My parents both had stable jobs and I got to have this experience for many years so, when other kids I knew would try to tell me that Santa wasn’t real. I would internally reinforce my belief system. Which was thinking they must of done something bad, and their parents felt sorry for them so they took on Santa’s job so they wouldn’t feel left out.
Santa was real I had proof every year including letters sent from him.
When my dad finally told me the truth, it was this shock. Even though I was suspicious and I really didn’t want Santa to be a lie. But, you know you realize if this generous man was really in the world. People wouldn’t be going hungry around me and be struggling in so many ways.
I faced that fact I had made excuses to keep that belief going and it was time to realize, I was duped and I helped in that process. I was to blame for my continue belief, though I observed facts all around me that showed me the truth.

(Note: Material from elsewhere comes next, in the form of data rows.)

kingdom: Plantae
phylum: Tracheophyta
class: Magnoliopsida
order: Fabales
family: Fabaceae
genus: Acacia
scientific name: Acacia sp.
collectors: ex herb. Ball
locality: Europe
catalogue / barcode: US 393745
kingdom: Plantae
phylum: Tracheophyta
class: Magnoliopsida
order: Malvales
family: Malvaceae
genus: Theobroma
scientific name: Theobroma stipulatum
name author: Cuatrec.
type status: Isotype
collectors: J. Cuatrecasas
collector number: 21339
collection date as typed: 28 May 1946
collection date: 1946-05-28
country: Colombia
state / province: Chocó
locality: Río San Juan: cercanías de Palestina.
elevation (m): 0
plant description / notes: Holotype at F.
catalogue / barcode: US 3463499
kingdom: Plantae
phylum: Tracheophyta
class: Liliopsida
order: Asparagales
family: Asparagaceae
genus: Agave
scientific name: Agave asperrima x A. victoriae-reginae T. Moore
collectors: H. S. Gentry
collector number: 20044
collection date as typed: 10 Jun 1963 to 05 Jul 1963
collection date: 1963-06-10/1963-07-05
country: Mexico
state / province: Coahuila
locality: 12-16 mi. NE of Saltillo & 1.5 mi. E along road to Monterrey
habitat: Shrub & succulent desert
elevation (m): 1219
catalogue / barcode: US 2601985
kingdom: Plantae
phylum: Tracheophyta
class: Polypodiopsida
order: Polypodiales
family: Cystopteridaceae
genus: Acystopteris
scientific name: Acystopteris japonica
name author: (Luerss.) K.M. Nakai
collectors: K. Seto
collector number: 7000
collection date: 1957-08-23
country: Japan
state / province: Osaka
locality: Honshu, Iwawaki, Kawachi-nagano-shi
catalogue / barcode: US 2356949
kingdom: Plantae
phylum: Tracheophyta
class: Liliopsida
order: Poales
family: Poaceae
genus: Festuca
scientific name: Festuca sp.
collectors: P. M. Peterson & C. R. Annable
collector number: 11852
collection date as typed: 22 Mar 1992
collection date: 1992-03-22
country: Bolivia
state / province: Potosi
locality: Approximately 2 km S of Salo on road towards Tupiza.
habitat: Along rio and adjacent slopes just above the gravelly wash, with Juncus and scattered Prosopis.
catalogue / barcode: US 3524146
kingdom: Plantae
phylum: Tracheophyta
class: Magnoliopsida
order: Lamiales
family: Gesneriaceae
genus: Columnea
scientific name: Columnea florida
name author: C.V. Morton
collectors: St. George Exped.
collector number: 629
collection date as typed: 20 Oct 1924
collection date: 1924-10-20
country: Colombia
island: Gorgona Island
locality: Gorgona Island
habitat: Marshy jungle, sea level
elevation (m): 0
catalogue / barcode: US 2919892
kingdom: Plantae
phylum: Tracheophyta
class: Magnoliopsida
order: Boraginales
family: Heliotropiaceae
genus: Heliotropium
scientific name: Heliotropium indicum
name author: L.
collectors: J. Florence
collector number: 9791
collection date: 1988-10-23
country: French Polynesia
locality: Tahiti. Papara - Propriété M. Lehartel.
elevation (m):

So these days, when I find myself in conflict over a belief or something I think is a fact. I pause. I pull out the scientific method and reevaluate what I think is “true”. I listen to the person telling me something I don’t agree with. I keep my skepticism going but I do pause and take a moment to see if I holding on to something because it is something I want or is something really true.
Things these days are more grey then that. Stuff about relationships and roles in society. Finding the truths and the nice to haves is not universal. I circle nice to have in my head and know that means it is an ideal not a truth and move forward.
I call it the Santa lesson. Why I have friends from all walks of life, belief systems and political convictions.
Truthfully, I don’t think everyone else got this lesson from it.